Reproduce the bug report below on refactoring hintCharset word for word, from its title line to its final line.

#### Source text:
········

829543 - Refactor hintCharset from nsDocumentViewer to reloadCharset on docshell

Assignee

Description

•

13 years ago

We have a couple of mystery properties on nsIMarkupDocumentViewer: hintCharacterSet and hintCharacterSetSource. We should get someone to investigate what they are for and why. If they are useless, they should be removed. If they are useful, they should be properly documented in nsIMarkupDocumentViewer.idl.

Henri Sivonen (:hsivonen)

Assignee

Comment 1

•

13 years ago

Also forceCharacterSet.

Henri Sivonen (:hsivonen)

········

#### Stored data:

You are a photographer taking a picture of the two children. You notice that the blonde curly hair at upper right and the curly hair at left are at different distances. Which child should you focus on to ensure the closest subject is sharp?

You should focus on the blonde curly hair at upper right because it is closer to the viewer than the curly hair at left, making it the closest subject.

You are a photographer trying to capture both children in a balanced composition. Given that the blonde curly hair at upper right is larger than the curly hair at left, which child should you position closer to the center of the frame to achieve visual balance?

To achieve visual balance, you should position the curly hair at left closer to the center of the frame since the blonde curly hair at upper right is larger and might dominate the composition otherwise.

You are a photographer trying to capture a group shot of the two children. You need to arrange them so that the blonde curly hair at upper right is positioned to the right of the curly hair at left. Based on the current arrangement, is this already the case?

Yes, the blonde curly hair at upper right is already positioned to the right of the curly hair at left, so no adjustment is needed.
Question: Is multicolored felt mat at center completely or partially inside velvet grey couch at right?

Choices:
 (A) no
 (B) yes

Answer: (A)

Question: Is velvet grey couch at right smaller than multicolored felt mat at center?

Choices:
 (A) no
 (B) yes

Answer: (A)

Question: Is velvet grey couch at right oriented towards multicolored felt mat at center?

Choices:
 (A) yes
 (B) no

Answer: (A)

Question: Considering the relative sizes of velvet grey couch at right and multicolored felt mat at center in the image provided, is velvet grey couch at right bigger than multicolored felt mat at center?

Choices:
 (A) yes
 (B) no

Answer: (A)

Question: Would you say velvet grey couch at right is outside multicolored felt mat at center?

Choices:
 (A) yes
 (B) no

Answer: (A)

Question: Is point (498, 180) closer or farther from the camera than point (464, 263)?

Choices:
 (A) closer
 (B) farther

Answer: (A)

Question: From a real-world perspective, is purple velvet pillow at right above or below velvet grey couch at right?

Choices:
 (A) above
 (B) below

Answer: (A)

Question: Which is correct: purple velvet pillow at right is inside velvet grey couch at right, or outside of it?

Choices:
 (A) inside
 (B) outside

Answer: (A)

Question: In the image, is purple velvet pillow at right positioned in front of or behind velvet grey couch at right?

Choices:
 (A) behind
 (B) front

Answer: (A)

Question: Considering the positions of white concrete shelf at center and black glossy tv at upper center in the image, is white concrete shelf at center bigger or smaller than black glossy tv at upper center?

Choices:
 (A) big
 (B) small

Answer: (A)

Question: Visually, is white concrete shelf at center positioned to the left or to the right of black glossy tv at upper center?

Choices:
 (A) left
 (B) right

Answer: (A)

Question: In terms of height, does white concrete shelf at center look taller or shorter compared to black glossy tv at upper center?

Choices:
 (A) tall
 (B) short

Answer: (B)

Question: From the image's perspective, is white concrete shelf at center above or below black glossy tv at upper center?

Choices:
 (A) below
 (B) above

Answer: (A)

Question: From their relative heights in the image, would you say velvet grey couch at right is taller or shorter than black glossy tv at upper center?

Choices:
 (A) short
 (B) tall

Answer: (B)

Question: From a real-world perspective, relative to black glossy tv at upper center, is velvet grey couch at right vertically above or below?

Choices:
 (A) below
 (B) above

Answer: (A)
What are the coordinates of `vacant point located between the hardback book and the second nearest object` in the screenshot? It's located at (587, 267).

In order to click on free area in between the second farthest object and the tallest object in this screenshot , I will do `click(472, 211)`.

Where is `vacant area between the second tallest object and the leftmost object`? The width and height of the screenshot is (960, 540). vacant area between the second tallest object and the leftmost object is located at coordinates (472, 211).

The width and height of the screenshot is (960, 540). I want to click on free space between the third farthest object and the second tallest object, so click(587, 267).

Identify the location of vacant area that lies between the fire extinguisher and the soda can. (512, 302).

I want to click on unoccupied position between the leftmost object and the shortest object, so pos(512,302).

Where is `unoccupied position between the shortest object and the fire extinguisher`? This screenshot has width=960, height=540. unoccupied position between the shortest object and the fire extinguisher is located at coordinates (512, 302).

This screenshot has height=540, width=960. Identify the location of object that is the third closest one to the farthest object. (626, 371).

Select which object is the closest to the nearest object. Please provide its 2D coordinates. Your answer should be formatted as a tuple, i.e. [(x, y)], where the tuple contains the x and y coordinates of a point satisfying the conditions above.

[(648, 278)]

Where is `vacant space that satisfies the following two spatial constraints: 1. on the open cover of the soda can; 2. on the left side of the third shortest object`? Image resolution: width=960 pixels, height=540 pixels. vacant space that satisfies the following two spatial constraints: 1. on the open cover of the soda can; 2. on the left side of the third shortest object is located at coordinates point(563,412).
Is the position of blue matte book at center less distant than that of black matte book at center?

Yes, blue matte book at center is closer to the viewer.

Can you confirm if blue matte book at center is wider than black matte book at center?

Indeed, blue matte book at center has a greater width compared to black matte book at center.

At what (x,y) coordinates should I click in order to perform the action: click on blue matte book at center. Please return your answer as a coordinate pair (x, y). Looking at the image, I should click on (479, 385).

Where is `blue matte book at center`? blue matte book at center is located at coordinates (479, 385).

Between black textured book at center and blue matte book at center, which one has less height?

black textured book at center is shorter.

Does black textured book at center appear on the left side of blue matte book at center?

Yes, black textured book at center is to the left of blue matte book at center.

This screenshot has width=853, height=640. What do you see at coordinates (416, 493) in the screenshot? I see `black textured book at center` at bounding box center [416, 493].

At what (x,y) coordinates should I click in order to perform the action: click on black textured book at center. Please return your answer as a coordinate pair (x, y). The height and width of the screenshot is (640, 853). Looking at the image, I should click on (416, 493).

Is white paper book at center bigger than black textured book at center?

········

#### Problem solution:
829543 - Refactor hintCharset from nsDocumentViewer to reloadCharset on docshell

Assignee

Description

•

13 years ago

We have a couple of mystery properties on nsIMarkupDocumentViewer: hintCharacterSet and hintCharacterSetSource. We should get someone to investigate what they are for and why. If they are useless, they should be removed. If they are useful, they should be properly documented in nsIMarkupDocumentViewer.idl.

Henri Sivonen (:hsivonen)

Assignee

Comment 1

•

13 years ago

Also forceCharacterSet.

Henri Sivonen (:hsivonen)